PASSAGE SHOWN:
┄┄┄┄┄┄
Remaining postive in a time so trying, is often difficult. I have to learn to fight those negative feelings away. As I began
to fight between what was so negative in my thoughts, to the positiveness that I often forget, I realized for the first
time since my accident, I cant undo this, I cant go back and undo this. I think I have spent too much time focusing
on what I cant do, than focusing on what I CAN do. Someone told me I focus too much on the past. Its the past that
I want back. Its the past that I tend to focus more on than dealing with the current situation at hand. When I discovered the
infidelity of my exhusband 4 years ago, I didnt waste time looking back into the 16 years we had spent together, instead I
took that hurt and anger and extinguished the flames that burned me. I was woman enough, smart enough, wise enough,
to learn that his loss was my gain and never once did I look back. When my Grandmother died, I felt a very big part of me
died with her at first, but I came to realize that was not how she would want me to feel, she would want me to keep her memories alive and remember what we had and not be consumed by the sadness. I didnt look back on the regrets with her, because I had none, instead I focused on every single thing she instilled me, all her wisdom, all her morals, and I would live with her wise words and continue to follow in the path of wisdom
she laid in front of me. I kept her alive inside of me.
When I almost lost the farm, I had to focus on the situation at hand, I had to look into the future, and I had to learn believe in myself. I would not let what my Grandfather gave me be taken by my poor choices I made in a relationship.
I would not let my farm be robbed of me. I had to make a decision real quick, and I had to put my stubborness on the back burner, I had to face
the one I fought the most with, I had to succumb to a weakness, to hide the pride, and I had to admit to my oldest brother I needed help.
I was unable to fight the battle alone. He knew it was a big step in admittance for me, and never once did he condemn me for my mistake, instead, he pulled me through and told me to continue on and not look back.
My accident left me not only broken with many broken bones and mind, but also a broken spirit.
A couple of weeks ago, my oldest brother Steve took me for a long ride just to get me out of the house, so he said, but I knew that
it was also because he needed to talk to me away from others in private.
As we drove through the long country roads lined with new budding green leaves on trees, green grass starting to spring, and flowers starting bloom, he pointed
out the beauty of nature, the beauty of spring emerging.
"Haley, you have lost your spirit, you have let everything consume you, you have let it take you away, and you have given up your will to fight"
I wanted to argue, but in reality I knew he was right. "The old Haley would have never given up, she would have fought tooth and nail"
I wanted to scream, I wanted to hit him, I think mainly because , truth hurts, and I knew he was only speaking the truth and that truth angered me.
┄┄┄┄┄┄
TASKS AND EXERCISES:
a. In the passage on staying positive after an accident, how many years had the writer spent with the ex-husband before discovering the infidelity?
b. Resume the passage on staying positive after an accident, picking up right after its final sentence.

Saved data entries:
┄┄┄┄┄┄
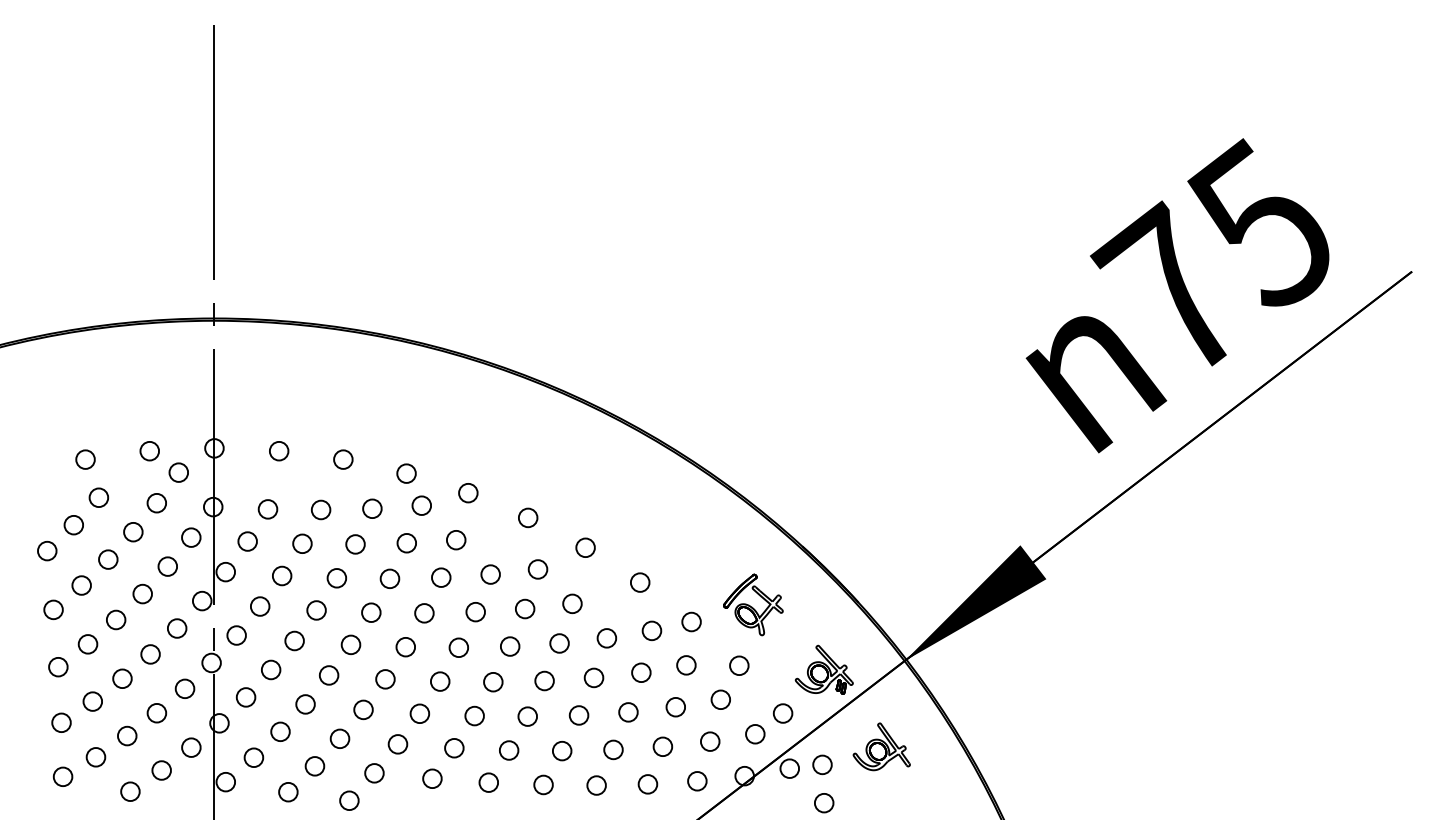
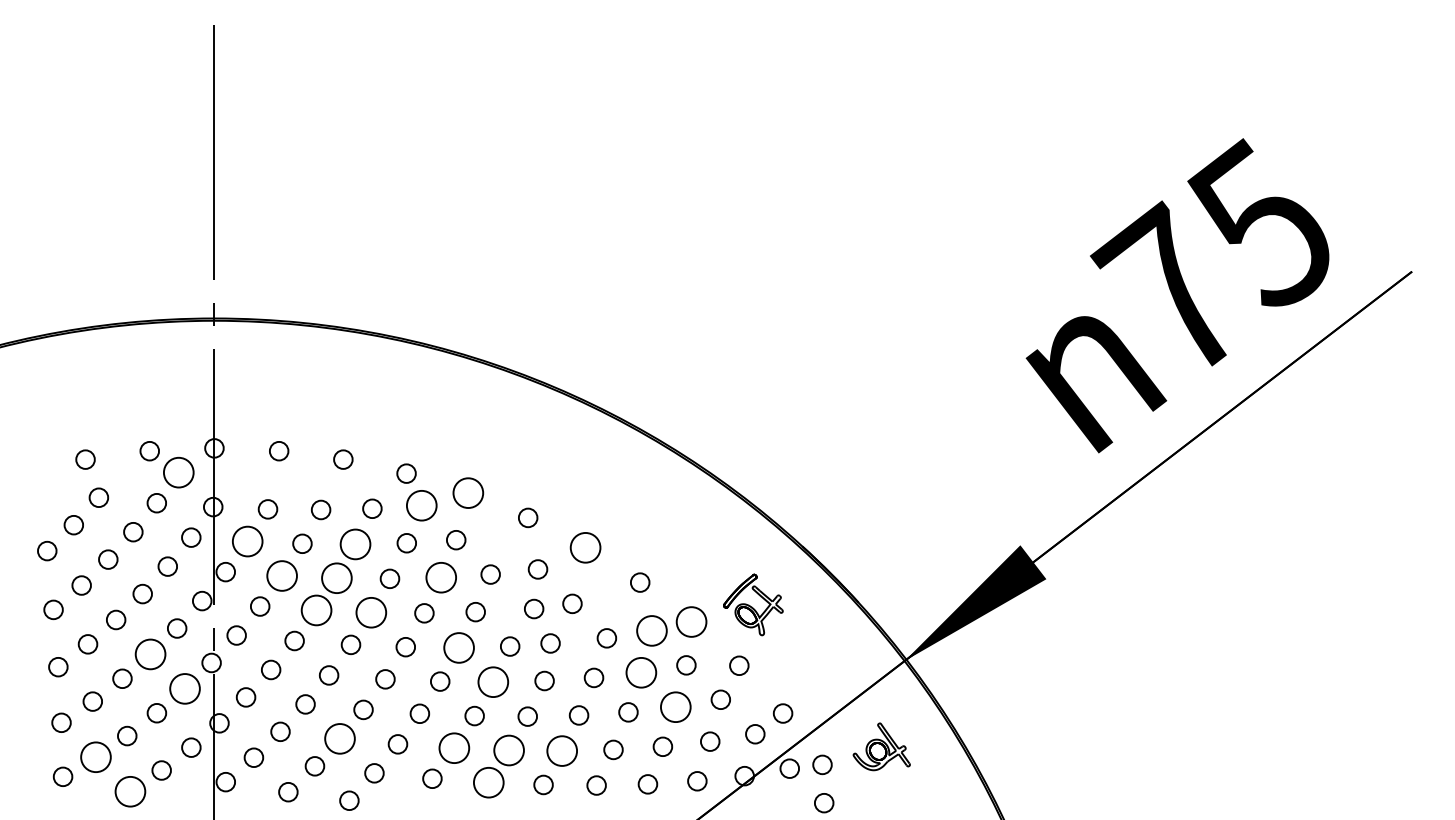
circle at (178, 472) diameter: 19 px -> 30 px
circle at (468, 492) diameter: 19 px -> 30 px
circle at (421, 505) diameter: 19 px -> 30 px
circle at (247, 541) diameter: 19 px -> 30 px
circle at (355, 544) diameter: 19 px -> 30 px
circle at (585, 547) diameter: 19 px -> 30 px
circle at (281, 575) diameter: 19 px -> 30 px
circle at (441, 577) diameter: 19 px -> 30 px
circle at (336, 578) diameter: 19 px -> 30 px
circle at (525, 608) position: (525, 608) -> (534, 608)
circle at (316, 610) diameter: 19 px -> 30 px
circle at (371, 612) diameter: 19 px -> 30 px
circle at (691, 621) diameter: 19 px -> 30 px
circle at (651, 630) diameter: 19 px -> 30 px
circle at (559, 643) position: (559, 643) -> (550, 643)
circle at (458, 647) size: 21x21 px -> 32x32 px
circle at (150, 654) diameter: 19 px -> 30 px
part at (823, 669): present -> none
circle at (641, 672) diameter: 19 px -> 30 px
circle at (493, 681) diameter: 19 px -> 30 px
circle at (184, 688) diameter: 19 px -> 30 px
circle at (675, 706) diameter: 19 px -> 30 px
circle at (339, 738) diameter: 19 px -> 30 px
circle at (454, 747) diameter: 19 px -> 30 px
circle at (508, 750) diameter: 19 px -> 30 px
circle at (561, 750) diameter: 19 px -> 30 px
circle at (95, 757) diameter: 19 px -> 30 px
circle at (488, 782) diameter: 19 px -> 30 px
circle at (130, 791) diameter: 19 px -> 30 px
┄┄┄┄┄┄
ANSWERS TO EACH TASK:
a. 16 years.

b.
He went on to say "When I stood by your bedside with you in a coma, I knew you would not be able to fight alone, I knew we would all
pull together and help you in this battle, but you have given up on the fight Haley, and we can no longer help you when there is no fight. You
cant help somebody when they wont help themselves"
I sat in silence, motionless, still as a rock, I was hurt by his words. My brothers and sister were giving up on me, I felt I was a lost cause.
Weakness consumed me, I began to cry. I couldnt force the tears back no matter how hard I tried, I quit fighting, I let them flow.
He let me cry for a few minutes in our silence as his words rolled through my brain.
"Haley, let me explain something, in a way I think you may relate to. You love nature, look around once again at all the spring colors, the life that
is budding through" he spoke. I looked at the beauty of the brilliant new green leaves, the bright pink among cherry blossoms, and dogwoods, the soft
yellow in daffodils, the different shades of fuscia, pink, red, and white in the azeleas..."its pretty" I managed to whisper.
"And so are you Haley, but your attitude has become weak and ugly and you are bringing others down with you" he went on to say...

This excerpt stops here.